» **Perintah A**
Menurut teks tentang ulama yang memilih tidak menikah, berapa ulama laki-laki dan ulama perempuan yang tercatat dalam kitab tersebut?
» **Perintah B**
Silakan lanjutkan teks tentang ulama yang memilih tidak menikah, mulai setelah kalimat terakhirnya.

» **Teks yang Ditampilkan**

┄┄┄┄┄┄┄┄┄┄

Ketika Ilmu Hilang di antara Selangkangan Wanita

 
Ketika Ilmu Hilang di antara Selangkangan Wanita
Sumber Gambar: Pixabay, Ilustrasi: laduni.ID

Laduni.ID, Jakarta – Kitab "Al-Ulama' Al-'Uzzab Al-Ladzina Atsarul-'Ilma 'ala Az-Zawaj" karya Syaikh Abdul Fattah Abu Ghuddat, adalah kitab yang membahas tentang para ulama yang memilih "jomblo" seumur hidup demi Isytighal (menyibukkan diri) untuk mencari ilmu. Dalam Kitab ini tercatat ada sembilan belas ulama laki-laki yang menjomblo dan satu ulama perempuan.

Kemudian di dalamnya diuraikan pembahasan panjang terkait dengan berbagai alasan dan tanggapanya. Di antara keterangan tersebut berikut ini ringkasannya.

Dari sekian ulama yang memilih menjomblo seumur hidup ternyata tidak lepas dari kritikan ulama lain yang berbeda status. Di antara kritikan yang dilontarkan berbunyi sebagaimana berikut ini;

فَمَاالَّذِي حَدَا ِبهِمْ إِلَى تَرْكِ الزَّوَاجِ؟ مَعَ أَنَّهُمْ لَا يَجْهَلُوْنَ أَحْكَامَ النِّكَاحِ وَالْمُرَغَّبَاتِ فِيْهِ بَلِ الْفُقَهَاءُ مِنْهُمْ قَرَّرُوْهَا فِي كُتُبِهِمْ وَمُؤَلَّفَاتِهِمْ

"Bagaimana mungkin mereka tidak menikah? Sedangkan mereka tau akan hukum menikah dan anjuran-anjurannya, bahkan mereka menulis itu di dalam kitabnya masing-masing." (Al-Ulama' Al-'Uzzab, Beirut, Maktabah An-Nahdloh, 1982 M/1402 H., hlm. 09)

┄┄┄┄┄┄┄┄┄┄

» **Data yang Diberikan**
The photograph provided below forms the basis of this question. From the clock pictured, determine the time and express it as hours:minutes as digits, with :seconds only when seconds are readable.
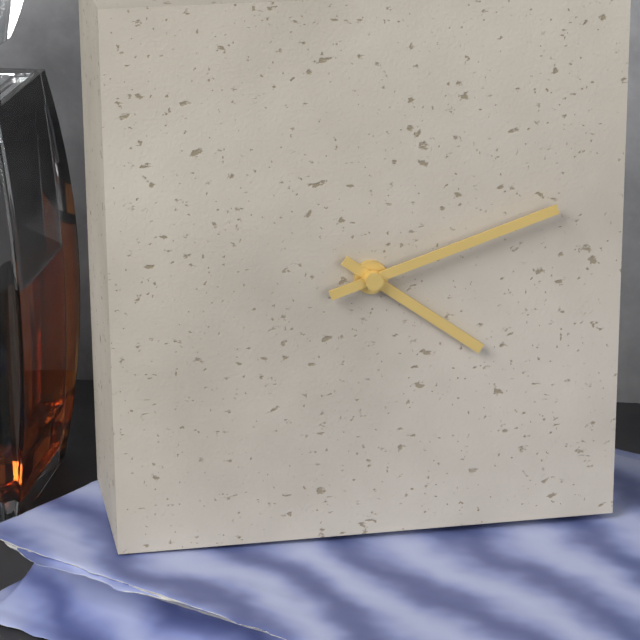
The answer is 4:12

┄┄┄┄┄┄┄┄┄┄

» **Hasil A**
Sembilan belas ulama laki-laki dan satu ulama perempuan.

» **Hasil B**
Sepintas kritikan ini sangat masuk akal sekali. Boleh jadi dibilang "Senjata makan tuan." Namun kritikan itu mudah disangkal. Pasalnya, bagaimana mungkin ulama sekaliber Imam Nawawi Shohibul Majmu' tidak menikah secara cuma-cuma dan tidak dengan penuh pertimbangan.

Menurut Syaikh Abdul Fattah Abu Ghuddat, "Itu adalah cara yang dipilih oleh mereka dengan ilmu mata Bashirah, dan itu hak mereka. Meski demikian, mereka tidak mengajak orang lain untuk mengikuti jejaknya, begitupun tidak ada orang yang mengatakan bahwa meninggalkan nikah adalah suatu madzhab ulama dalam agama." (Al-Ulama' Al-'Uzzab, Beirut, Maktabah An-Nahdloh, 1982 M/1402 H., hlm. 09)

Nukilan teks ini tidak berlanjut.